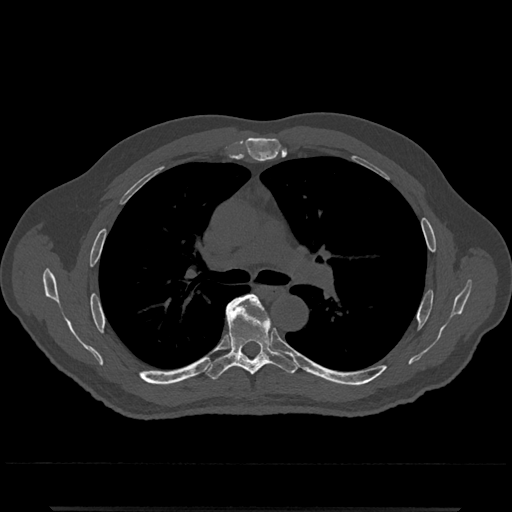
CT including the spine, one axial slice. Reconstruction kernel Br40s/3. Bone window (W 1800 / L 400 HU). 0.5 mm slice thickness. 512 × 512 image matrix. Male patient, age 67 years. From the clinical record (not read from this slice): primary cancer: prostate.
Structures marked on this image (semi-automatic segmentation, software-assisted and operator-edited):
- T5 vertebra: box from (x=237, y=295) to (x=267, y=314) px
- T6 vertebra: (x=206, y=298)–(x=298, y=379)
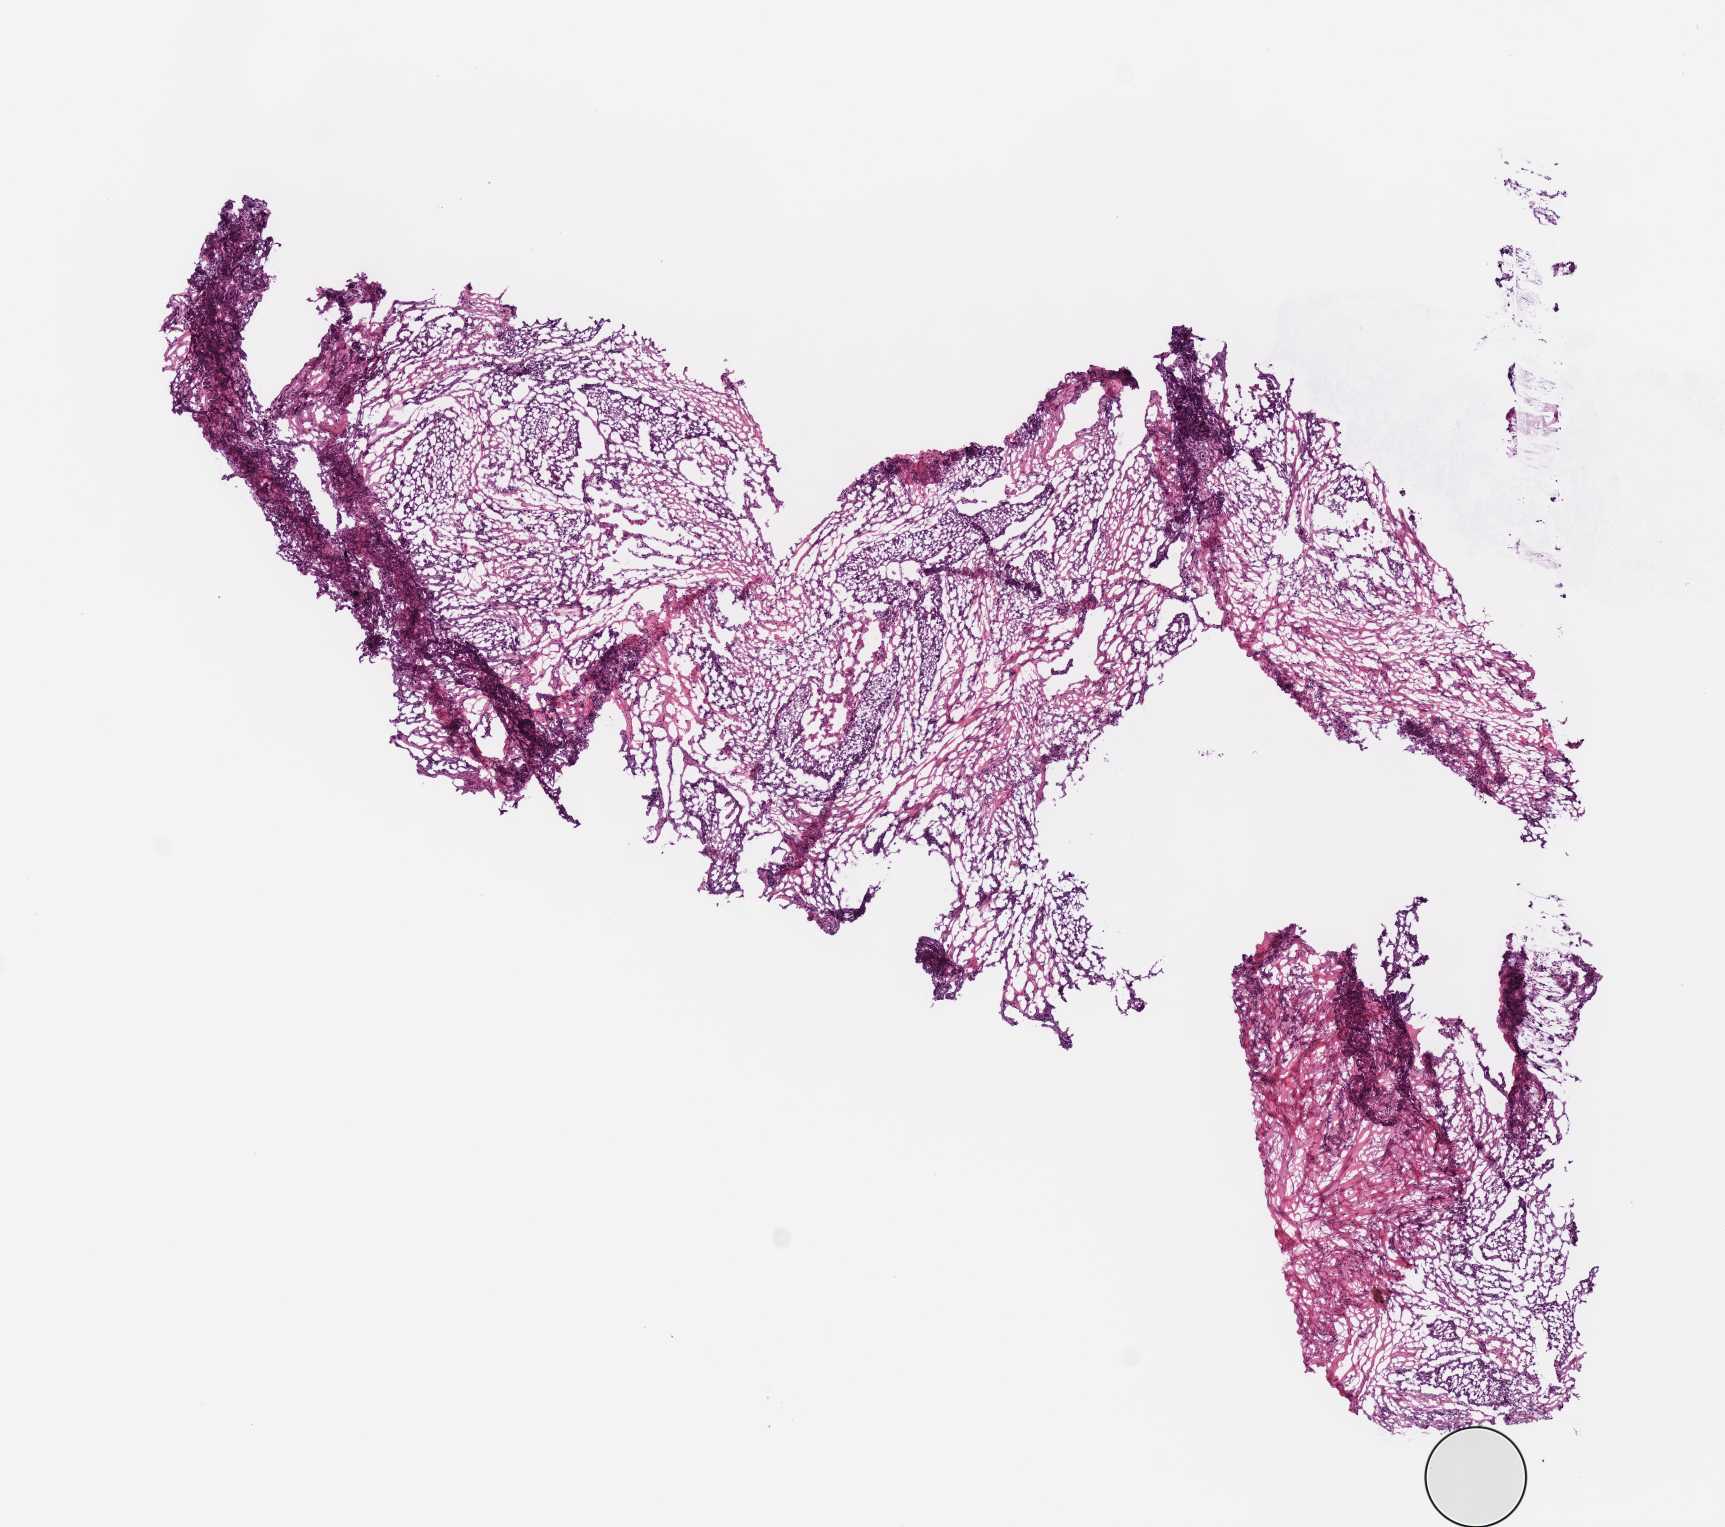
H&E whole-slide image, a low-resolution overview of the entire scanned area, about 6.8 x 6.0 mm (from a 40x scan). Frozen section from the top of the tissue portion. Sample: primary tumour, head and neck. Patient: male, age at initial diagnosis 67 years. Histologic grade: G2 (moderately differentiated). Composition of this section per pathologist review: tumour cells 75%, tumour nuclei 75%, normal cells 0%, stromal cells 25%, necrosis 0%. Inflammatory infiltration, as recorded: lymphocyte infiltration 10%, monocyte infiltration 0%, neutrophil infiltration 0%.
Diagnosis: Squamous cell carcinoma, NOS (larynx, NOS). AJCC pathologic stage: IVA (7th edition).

• **Work task**: Once you have returned the line containing "- T5 vertebra: box", stop; begin at the first line of the material, keep each line exact, and skip the pictures.

• **Response to the exercise**:
CT including the spine, one axial slice. Reconstruction kernel Br40s/3. Bone window (W 1800 / L 400 HU). 0.5 mm slice thickness. 512 × 512 image matrix. Male patient, age 67 years. From the clinical record (not read from this slice): primary cancer: prostate.
Structures marked on this image (semi-automatic segmentation, software-assisted and operator-edited):
- T5 vertebra: box from (x=237, y=295) to (x=267, y=314) px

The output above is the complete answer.